• **WHAT IS REQUIRED**: Up to and including the line with "发表于 2019-1-13 00:25", please set down the entries below exactly, starting from the first line.
┌──
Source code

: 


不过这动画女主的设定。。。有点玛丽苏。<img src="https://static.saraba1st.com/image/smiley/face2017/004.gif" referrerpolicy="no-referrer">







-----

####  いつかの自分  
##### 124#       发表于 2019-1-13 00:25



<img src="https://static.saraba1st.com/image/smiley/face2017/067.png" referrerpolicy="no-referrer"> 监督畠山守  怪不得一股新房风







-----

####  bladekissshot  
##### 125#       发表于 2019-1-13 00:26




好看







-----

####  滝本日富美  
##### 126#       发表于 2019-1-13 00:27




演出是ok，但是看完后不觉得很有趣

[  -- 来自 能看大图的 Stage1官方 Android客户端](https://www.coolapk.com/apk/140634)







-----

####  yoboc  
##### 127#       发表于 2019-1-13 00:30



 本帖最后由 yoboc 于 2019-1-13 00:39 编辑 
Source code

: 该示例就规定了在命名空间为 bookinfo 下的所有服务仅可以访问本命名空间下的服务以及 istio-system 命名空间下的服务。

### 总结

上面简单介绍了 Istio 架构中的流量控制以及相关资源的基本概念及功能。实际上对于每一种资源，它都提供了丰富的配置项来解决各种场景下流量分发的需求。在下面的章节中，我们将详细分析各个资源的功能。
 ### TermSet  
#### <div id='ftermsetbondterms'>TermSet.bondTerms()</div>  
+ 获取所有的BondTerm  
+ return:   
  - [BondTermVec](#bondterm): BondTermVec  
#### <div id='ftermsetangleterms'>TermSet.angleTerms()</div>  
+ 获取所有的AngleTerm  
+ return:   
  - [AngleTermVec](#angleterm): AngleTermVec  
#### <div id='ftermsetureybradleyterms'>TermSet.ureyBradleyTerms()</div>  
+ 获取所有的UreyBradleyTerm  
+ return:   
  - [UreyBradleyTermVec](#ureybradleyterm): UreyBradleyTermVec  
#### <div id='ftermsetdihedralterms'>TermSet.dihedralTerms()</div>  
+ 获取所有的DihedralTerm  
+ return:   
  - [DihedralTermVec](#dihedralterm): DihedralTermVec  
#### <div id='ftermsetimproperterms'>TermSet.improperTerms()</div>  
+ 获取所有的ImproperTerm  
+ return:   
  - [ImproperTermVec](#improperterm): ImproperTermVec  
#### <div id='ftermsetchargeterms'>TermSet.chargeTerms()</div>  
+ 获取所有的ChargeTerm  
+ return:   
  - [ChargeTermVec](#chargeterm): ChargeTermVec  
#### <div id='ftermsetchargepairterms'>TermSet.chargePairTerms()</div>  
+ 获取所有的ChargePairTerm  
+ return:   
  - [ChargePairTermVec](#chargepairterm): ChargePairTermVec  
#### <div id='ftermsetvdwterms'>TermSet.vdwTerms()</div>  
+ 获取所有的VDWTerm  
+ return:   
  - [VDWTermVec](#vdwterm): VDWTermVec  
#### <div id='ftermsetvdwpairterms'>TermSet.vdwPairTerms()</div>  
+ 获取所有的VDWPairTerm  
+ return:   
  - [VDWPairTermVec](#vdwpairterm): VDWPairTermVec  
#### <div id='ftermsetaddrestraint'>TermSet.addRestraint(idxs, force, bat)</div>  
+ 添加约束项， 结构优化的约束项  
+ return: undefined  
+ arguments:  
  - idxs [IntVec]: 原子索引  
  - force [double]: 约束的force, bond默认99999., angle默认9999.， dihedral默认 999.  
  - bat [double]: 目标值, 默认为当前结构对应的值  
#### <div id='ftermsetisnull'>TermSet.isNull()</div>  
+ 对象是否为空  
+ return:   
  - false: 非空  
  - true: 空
└──
• **ANSWER TO THIS EXERCISE**:
Source code

: 


不过这动画女主的设定。。。有点玛丽苏。<img src="https://static.saraba1st.com/image/smiley/face2017/004.gif" referrerpolicy="no-referrer">







-----

####  いつかの自分  
##### 124#       发表于 2019-1-13 00:25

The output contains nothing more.